Restaurants are a great example, as COVID-19 moved many to either start or expand online ordering, Seburn said. And even when eateries get back to normal, with no restrictions, online ordering will remain a revenue driver, he said.

Seburn noted that the report revealed 23% of companies interviewed planned to do more customer business via digital once the pandemic is over.

Overall, 53% are seeing a benefit from technology, including nearly 60% of small business owners.

An online ordering system requires money to set up or expand, Seburn said, and having access to the Paycheck Protection Program gave businesses more options to invest digitally.

And in-service-related fields like health care, virtual visits or telemedicine, have become much more common, he said. Thirty percent of owners surveyed plan to maintain video conferencing going forward, Seburn said.

There’s been “tremendous resilience” in the economy to maintain productivity, he said.

The adoption of digital ordering and sales means online payment, too, such as with credit cards, and businesses have become cognizant about mitigating cybersecurity risks, Seburn said.

The rapid pace of technological change is not being embraced by everyone, however. The report also found that the number of owners of larger businesses planning to retire sooner than expected jumped 110% since August 2020, while the number of owners of smaller companies planning to retire prematurely doubled.

The digital revolution possesses great potential but there’s an added level of cost, and sometimes another family member or an outsider will take over, Seburn said.

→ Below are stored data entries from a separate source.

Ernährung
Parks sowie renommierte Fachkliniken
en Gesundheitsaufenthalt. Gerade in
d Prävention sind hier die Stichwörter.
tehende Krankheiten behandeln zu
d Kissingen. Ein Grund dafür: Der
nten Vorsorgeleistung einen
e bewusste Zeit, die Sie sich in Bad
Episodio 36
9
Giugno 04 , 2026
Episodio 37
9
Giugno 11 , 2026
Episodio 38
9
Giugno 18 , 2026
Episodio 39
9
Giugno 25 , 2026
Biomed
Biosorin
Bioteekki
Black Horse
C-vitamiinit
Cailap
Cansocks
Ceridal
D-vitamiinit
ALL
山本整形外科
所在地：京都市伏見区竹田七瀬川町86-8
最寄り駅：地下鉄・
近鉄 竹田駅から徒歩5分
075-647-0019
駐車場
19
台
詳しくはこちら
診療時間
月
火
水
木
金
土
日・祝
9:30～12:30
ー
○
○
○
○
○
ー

“We highly recommend owners take this time to revisit their long-term business and personal planning,” said Stuart A. Smith III, national director of business value strategies for Wilmington Trust and M&T Bank Emerald Advisory Services in a release. “To upgrade their technology, they may need to seek outside investment in the most cost-effective way possible, which will impact their valuation. But if they really are experiencing burnout and want to retire or sell sooner, they will need a well-planned transition. Beware of the quick-and-dirty exit plan, because it’s usually both.”

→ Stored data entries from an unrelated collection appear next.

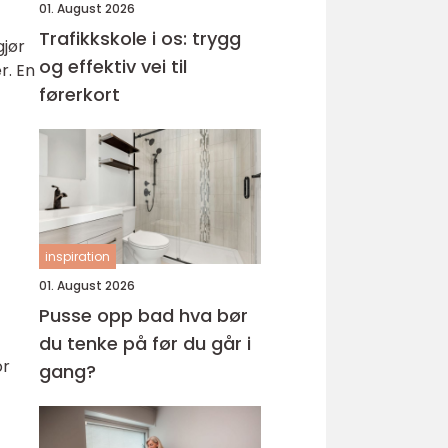
01. August 2026
Trafikkskole i os: trygg
gjør
og effektiv vei til
r. En
førerkort
inspiration
01. August 2026
Pusse opp bad hva bør
du tenke på før du går i
or
gang?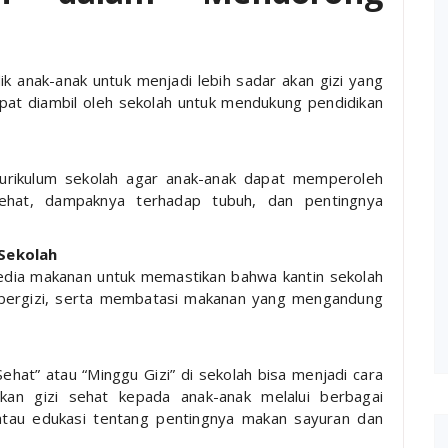
k anak-anak untuk menjadi lebih sadar akan gizi yang
at diambil oleh sekolah untuk mendukung pendidikan
urikulum sekolah agar anak-anak dapat memperoleh
ehat, dampaknya terhadap tubuh, dan pentingnya
Sekolah
dia makanan untuk memastikan bahwa kantin sekolah
 bergizi, serta membatasi makanan yang mengandung
hat” atau “Minggu Gizi” di sekolah bisa menjadi cara
an gizi sehat kepada anak-anak melalui berbagai
tau edukasi tentang pentingnya makan sayuran dan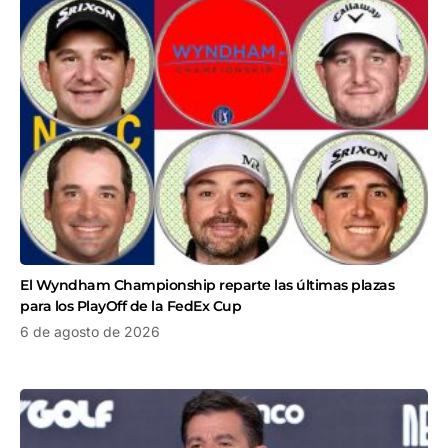
El Wyndham Championship reparte las últimas plazas
para los PlayOff de la FedEx Cup
6 de agosto de 2026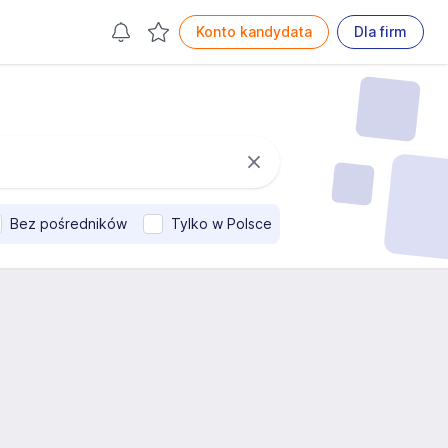
Konto kandydata
Dla firm
Bez pośredników
Tylko w Polsce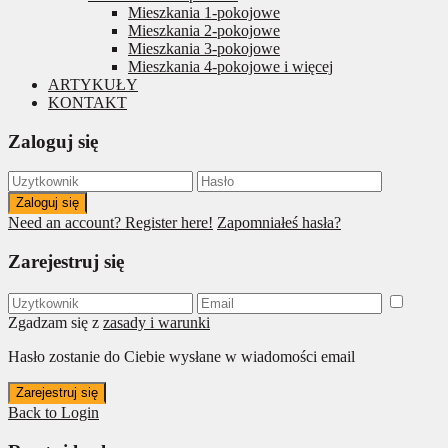
Mieszkania 1-pokojowe
Mieszkania 2-pokojowe
Mieszkania 3-pokojowe
Mieszkania 4-pokojowe i więcej
ARTYKUŁY
KONTAKT
Zaloguj się
Zaloguj się
Need an account? Register here!
Zapomniałeś hasła?
Zarejestruj się
Zgadzam się z
zasady i warunki
Hasło zostanie do Ciebie wysłane w wiadomości email
Zarejestruj się
Back to Login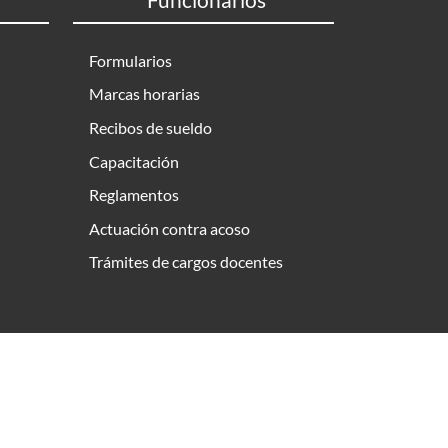
Formularios
Marcas horarias
Recibos de sueldo
Capacitación
Reglamentos
Actuación contra acoso
Trámites de cargos docentes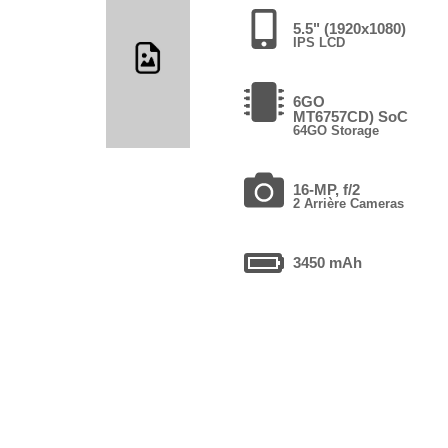
5.5" (1920x1080)
IPS LCD
6GO
MT6757CD) SoC
64GO Storage
16-MP, f/2
2 Arrière Cameras
3450 mAh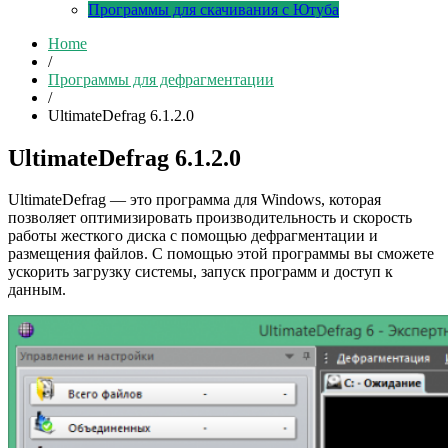
Программы для скачивания с Ютуба
Home
/
Программы для дефрагментации
/
UltimateDefrag 6.1.2.0
UltimateDefrag 6.1.2.0
UltimateDefrag — это программа для Windows, которая
позволяет оптимизировать производительность и скорость
работы жесткого диска с помощью дефрагментации и
размещения файлов. С помощью этой программы вы сможете
ускорить загрузку системы, запуск программ и доступ к
данным.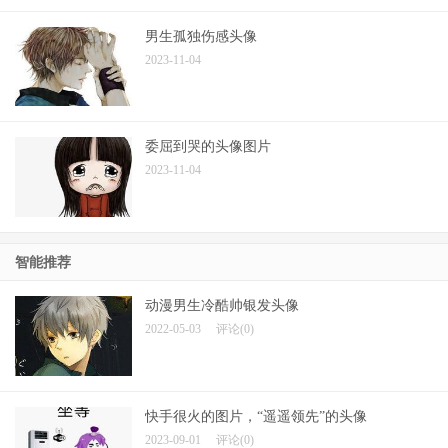
男生孤独伤感头像
2023-11-04
委屈到哭的头像图片
2023-11-04
智能推荐
动漫男生冷酷帅银发头像
2022-05-03
评论(0)
快手很火的图片，“遥遥领先”的头像
2023-09-01
评论(0)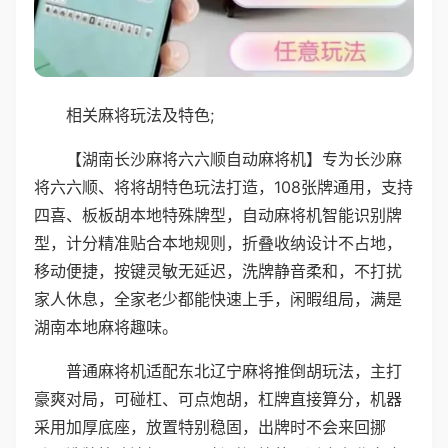
相关麻将玩法及特色;
【湖南长沙麻将六六顺自动麻将机】专为长沙麻
将六六顺、将将胡特色玩法打造，108张牌通用，支持
四喜、板板胡本地特殊牌型，自动麻将机智能识别牌
型，计分精准贴合本地规则，折叠收纳设计不占地，
移动便捷，按键灵敏无延迟，洗牌静音柔和，不打扰
家人休息，全家老少都能快速上手，闲暇组局，满是
湖南本地麻将趣味。
普通麻将机适配东北辽宁麻将推倒胡玩法，主打
豪爽对局，可碰杠、可点炮胡，杠牌直接算分，机器
采用加厚底座，放置特别稳固，出牌时不会来回挪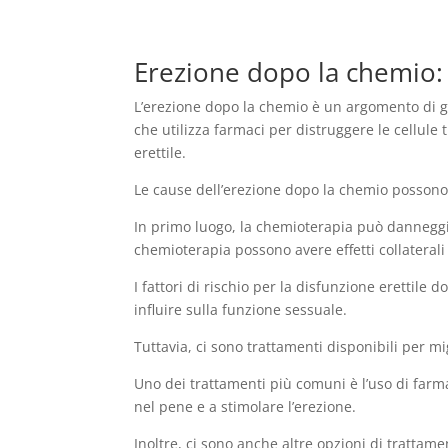
Erezione dopo la chemio: c
L’erezione dopo la chemio è un argomento di g
che utilizza farmaci per distruggere le cellule t
erettile.
Le cause dell’erezione dopo la chemio possono
In primo luogo, la chemioterapia può danneggiar
chemioterapia possono avere effetti collateral
I fattori di rischio per la disfunzione erettile 
influire sulla funzione sessuale.
Tuttavia, ci sono trattamenti disponibili per mig
Uno dei trattamenti più comuni è l’uso di farma
nel pene e a stimolare l’erezione.
Inoltre, ci sono anche altre opzioni di trattame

The survey also showed that the top three issues for business owners of color experiencing problems with the Paycheck Protection Program are generating documents for loan applications and forgiveness (46%); accessing the application online (45%); and difficulty understanding the requirements for loan forgiveness (43%).

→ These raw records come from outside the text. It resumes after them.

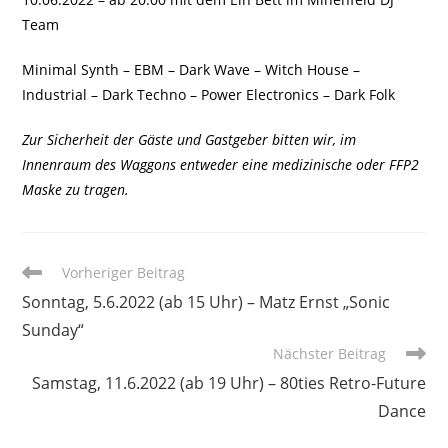
Team
Minimal Synth – EBM – Dark Wave – Witch House –
Industrial – Dark Techno – Power Electronics – Dark Folk
Zur Sicherheit der Gäste und Gastgeber bitten wir, im
Innenraum des Waggons entweder eine medizinische oder FFP2
Maske zu tragen.
Weitere
Vorheriger Beitrag
Artikel
Sonntag, 5.6.2022 (ab 15 Uhr) – Matz Ernst „Sonic
ansehen
Sunday“
Nächster Beitrag
Samstag, 11.6.2022 (ab 19 Uhr) – 80ties Retro-Future
Dance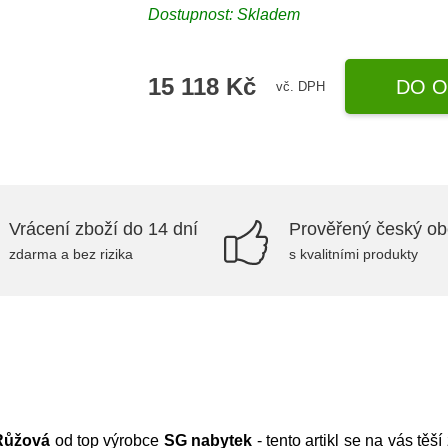
Dostupnost:
Skladem
15 118 Kč
DO O
vč. DPH
Vrácení zboží do 14 dní
Prověřený český o
zdarma a bez rizika
s kvalitními produkty
Růžová
od top výrobce
SG nabytek
- tento artikl se na vás tě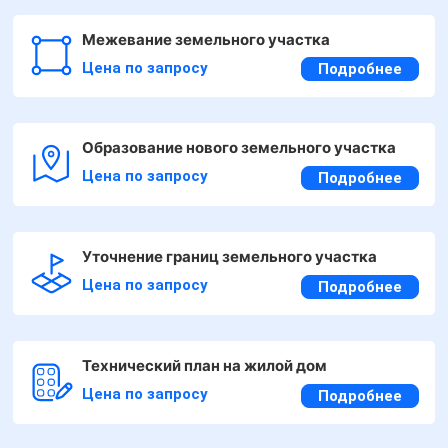
Межевание земельного участка
Цена по запросу
Подробнее
Образование нового земельного участка
Цена по запросу
Подробнее
Уточнение границ земельного участка
Цена по запросу
Подробнее
Технический план на жилой дом
Цена по запросу
Подробнее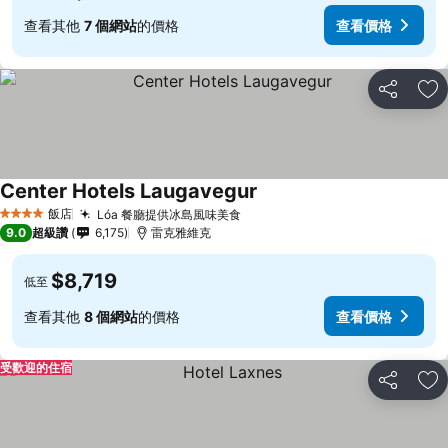
查看其他
7 個網站
的價格
查看價格
分享
加
Center Hotels Laugavegur
飯店
Lóa 餐廳提供冰島風味美食
4 星級
9.0
超級讚
6,175
雷克雅維克
$8,719
低至
查看其他
8 個網站
的價格
查看價格
受歡迎的住宿
分享
加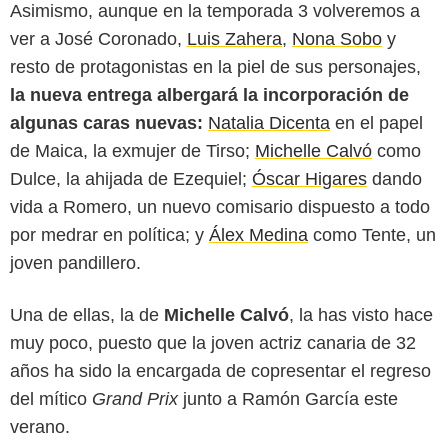
Asimismo, aunque en la temporada 3 volveremos a
ver a José Coronado,
Luis Zahera
,
Nona Sobo
y
resto de protagonistas en la piel de sus personajes,
la nueva entrega albergará la incorporación de
algunas caras nuevas:
Natalia Dicenta
en el papel
de Maica, la exmujer de Tirso;
Michelle Calvó
como
Dulce, la ahijada de Ezequiel;
Óscar Higares
dando
vida a Romero, un nuevo comisario dispuesto a todo
por medrar en política; y
Álex Medina
como Tente, un
joven pandillero.
Una de ellas, la de
Michelle Calvó
, la has visto hace
muy poco, puesto que la joven actriz canaria de 32
años ha sido la encargada de copresentar el regreso
del mítico
Grand Prix
junto a Ramón García este
verano.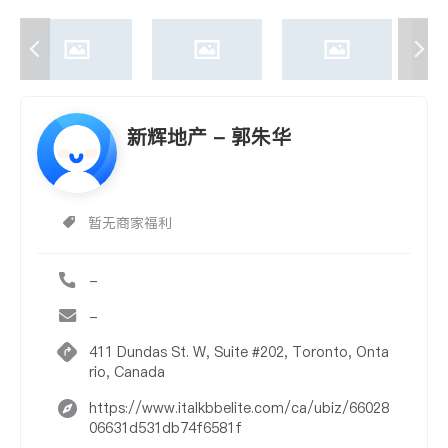
新辉地产 - 郭朱华
暂无商家福利
-
-
411 Dundas St. W, Suite #202, Toronto, Onta
rio, Canada
https://www.italkbbelite.com/ca/ubiz/66028
06631d531db74f6581f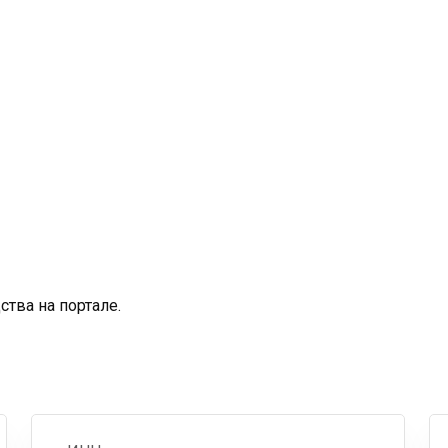
тва на портале.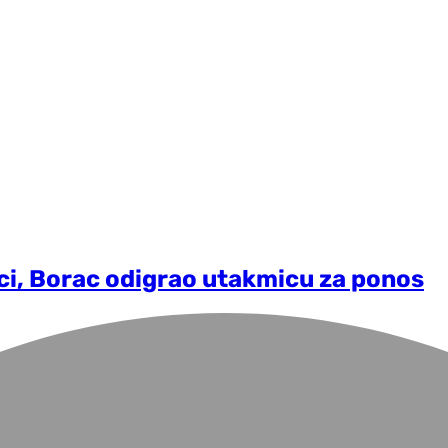
uci, Borac odigrao utakmicu za ponos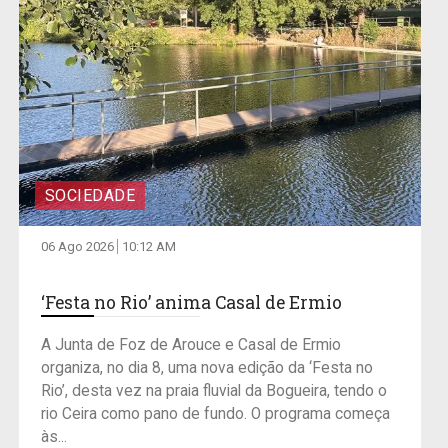
SOCIEDADE
06 Ago 2026
10:12 AM
‘Festa no Rio’ anima Casal de Ermio
A Junta de Foz de Arouce e Casal de Ermio
organiza, no dia 8, uma nova edição da ‘Festa no
Rio’, desta vez na praia fluvial da Bogueira, tendo o
rio Ceira como pano de fundo. O programa começa
às...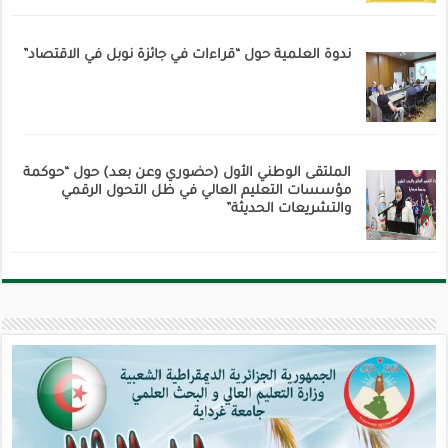
ندوة العلمية حول “قراءات في جائزة نوبل في الاقتصاد”
الملتقى الوطني الأول (حضوري وعن بعد) حول “حوكمة
مؤسسات التعليم العالي في ظل التحول الرقمي
والتشريعات الحديثة”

Aspiring entrepreneur and social activist, Amaury Abreu, a founding member of the newly formed Hispanic Business Association of Lebanon, said the language barrier and not being able to understand the program process were problems for some businesses.

The association has helped by conducting workshops, Abreu said.

Reasons for optimism

Kevin Schreiber, president and CEO of the York County Economic Alliance, sees consumer confidence on the rise and reasons for businesses to be more optimistic now than when the survey was completed in February.

There are rescue funds, he said, including the Restaurant Revitalization Fund, which is now accepting applications. The COVID-19 Hospitality Industry Recovery Program, or CHIRP, is already well underway. The governor’s announcement that COVID-19 restrictions, except mask wearing, would be lifted on Memorial Day, and the rising number of vaccinations should also raise optimism.

There’s hope on the horizon, Schreiber said. “Unquestionably, there was a great deal of uncertainty at the height of the pandemic. It’s amazing how far we’ve come.”

Lisa Riggs, president of the Economic Development Company of Lancaster County, also said the timing of the survey matters. In the three months since, “my sense is conditions have improved overall,” with business and consumer confidence significantly stronger.

Schreiber and Riggs agreed with Seburn that the growing dependency on e-commerce isn’t going anywhere. Consumers like the convenience of DoorDash, Schreiber said, and similar online food ordering and delivery platforms.

Riggs said there are still unanswered questions about technology’s true impact and what the economy will look like going forward.

The digital revolution has brought the influence of a new demographic into corporate America, Schreiber said.

“I do think there is definitely a rise of millennials in the workplace.”